Tau^{3} Gruis

Observation data Epoch J2000.0 Equinox J2000.0 (ICRS)
- Constellation: Grus
- Right ascension: 22^{h} 56^{m} 47.76032^{s}
- Declination: −47° 58′ 09.1542″
- Apparent magnitude (V): 5.71

Characteristics
- Evolutionary stage: main sequence
- Spectral type: kA5hA7mF2
- U−B color index: +0.17
- B−V color index: +0.22

Astrometry
- Radial velocity (R_{v}): 6.3±0.6 km/s
- Proper motion (μ): RA: −25.096 mas/yr Dec.: +2.455 mas/yr
- Parallax (π): 12.7125±0.0409 mas
- Distance: 256.6 ± 0.8 ly (78.7 ± 0.3 pc)
- Absolute magnitude (M_{V}): +1.36

Details
- Radius: 2.88+0.13 −0.18 R_{☉}
- Luminosity: 26.8+0.3 −0.3 L_{☉}
- Temperature: 7,735+406 −158 K
- Other designations: τ Gru, CD−48°14364, FK5 3832, HD 216823, HIP 113307, HR 8722, SAO 231364

Database references
- SIMBAD: data

= Tau3 Gruis =

Star in the constellation Grus

Tau^{3} Gruis is a solitary star in the southern constellation of Grus.

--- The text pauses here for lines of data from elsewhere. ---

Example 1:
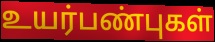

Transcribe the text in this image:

உயர்பண்புகள்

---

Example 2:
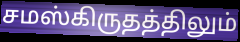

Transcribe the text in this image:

சமஸ்கிருதத்திலும்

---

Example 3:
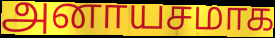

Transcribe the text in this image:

அனாயசமாக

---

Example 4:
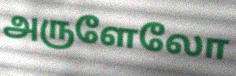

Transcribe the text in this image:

அருளேலோ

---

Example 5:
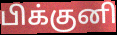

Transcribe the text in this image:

பிக்குனி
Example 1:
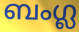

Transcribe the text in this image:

ബംഗ്ല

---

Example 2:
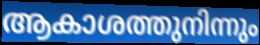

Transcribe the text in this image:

ആകാശത്തുനിന്നും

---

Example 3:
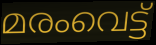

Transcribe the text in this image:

മരംവെട്ട്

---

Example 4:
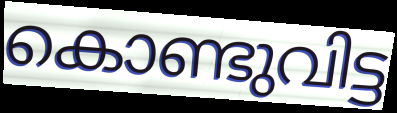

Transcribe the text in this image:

കൊണ്ടുവിട്ട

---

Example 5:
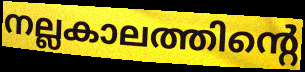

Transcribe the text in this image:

നല്ലകാലത്തിന്റെ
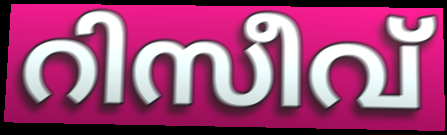
റിസീവ്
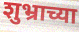
शुभ्राच्या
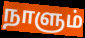
நாளும்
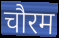
चौरम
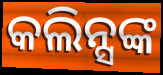
କଲିନ୍ସଙ୍କ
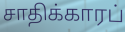
சாதிக்காரப்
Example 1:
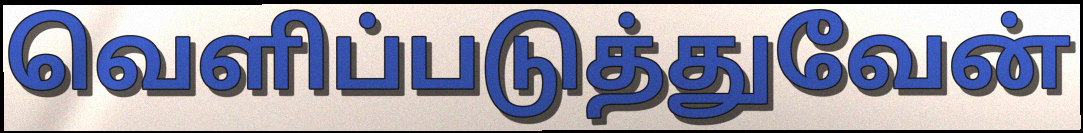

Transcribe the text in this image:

வெளிப்படுத்துவேன்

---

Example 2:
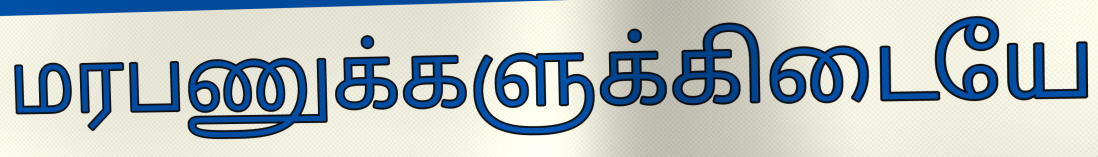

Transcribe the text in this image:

மரபணுக்களுக்கிடையே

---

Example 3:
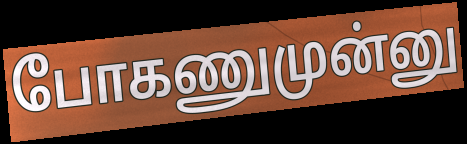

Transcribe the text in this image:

போகணுமுன்னு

Its apparent magnitude is 5.71, which is bright enough to be visible to the naked eye as a dim, white-hued star. The star is located around 257 ly distant from the Sun based on parallax, and it is drifting further away with a radial velocity of 6 km/s.

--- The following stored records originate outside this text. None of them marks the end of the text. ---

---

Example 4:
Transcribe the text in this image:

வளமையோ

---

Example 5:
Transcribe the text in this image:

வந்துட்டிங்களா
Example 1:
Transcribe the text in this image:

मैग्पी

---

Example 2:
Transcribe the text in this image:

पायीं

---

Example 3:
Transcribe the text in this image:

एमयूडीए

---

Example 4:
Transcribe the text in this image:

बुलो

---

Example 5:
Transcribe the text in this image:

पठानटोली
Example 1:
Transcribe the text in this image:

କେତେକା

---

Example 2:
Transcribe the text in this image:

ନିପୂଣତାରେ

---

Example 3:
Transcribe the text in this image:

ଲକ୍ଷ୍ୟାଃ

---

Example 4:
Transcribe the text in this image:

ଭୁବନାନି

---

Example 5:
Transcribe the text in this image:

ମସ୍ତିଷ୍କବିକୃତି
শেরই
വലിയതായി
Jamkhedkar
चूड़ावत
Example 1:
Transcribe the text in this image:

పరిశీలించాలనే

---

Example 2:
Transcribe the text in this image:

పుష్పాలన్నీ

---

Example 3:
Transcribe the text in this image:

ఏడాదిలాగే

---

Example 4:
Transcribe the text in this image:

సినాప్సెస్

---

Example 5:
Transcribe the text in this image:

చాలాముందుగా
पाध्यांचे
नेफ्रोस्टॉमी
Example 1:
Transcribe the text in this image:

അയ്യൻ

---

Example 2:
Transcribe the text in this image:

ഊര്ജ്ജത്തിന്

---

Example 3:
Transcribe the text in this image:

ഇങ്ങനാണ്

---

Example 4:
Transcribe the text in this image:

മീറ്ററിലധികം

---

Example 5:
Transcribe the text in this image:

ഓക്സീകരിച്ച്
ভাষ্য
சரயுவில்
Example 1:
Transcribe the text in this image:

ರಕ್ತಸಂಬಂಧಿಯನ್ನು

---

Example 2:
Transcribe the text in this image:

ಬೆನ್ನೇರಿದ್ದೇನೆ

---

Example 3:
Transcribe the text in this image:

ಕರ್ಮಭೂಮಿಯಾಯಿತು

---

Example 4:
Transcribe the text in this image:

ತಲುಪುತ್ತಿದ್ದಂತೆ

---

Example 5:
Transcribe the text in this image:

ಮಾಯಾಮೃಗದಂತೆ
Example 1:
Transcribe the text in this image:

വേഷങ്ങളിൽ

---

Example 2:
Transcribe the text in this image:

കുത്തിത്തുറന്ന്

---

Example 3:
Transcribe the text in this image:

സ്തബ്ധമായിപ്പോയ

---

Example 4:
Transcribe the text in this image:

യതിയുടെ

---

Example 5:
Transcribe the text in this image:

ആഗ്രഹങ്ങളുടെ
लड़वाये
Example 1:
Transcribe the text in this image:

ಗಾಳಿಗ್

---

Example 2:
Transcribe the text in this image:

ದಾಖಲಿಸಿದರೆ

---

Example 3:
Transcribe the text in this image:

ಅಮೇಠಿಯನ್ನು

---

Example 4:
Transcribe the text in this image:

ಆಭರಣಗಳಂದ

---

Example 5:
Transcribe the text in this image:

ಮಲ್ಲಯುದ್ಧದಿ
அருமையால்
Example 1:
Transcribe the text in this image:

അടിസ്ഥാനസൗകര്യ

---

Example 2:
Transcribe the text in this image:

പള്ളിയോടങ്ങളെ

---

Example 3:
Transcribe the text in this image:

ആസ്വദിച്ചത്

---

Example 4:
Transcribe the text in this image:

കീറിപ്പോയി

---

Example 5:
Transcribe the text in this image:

This is an Am star with a stellar classification of kA5hA7mF2. This notation indicates the spectrum displays the calcium K-line of an A5 star, the hydrogen lines of an A7 star, and the metal lines of an F2 star. It has 2.9 times the Sun's radius and is radiating 27 times the luminosity of the Sun from its photosphere at an effective temperature of around 7,735 K.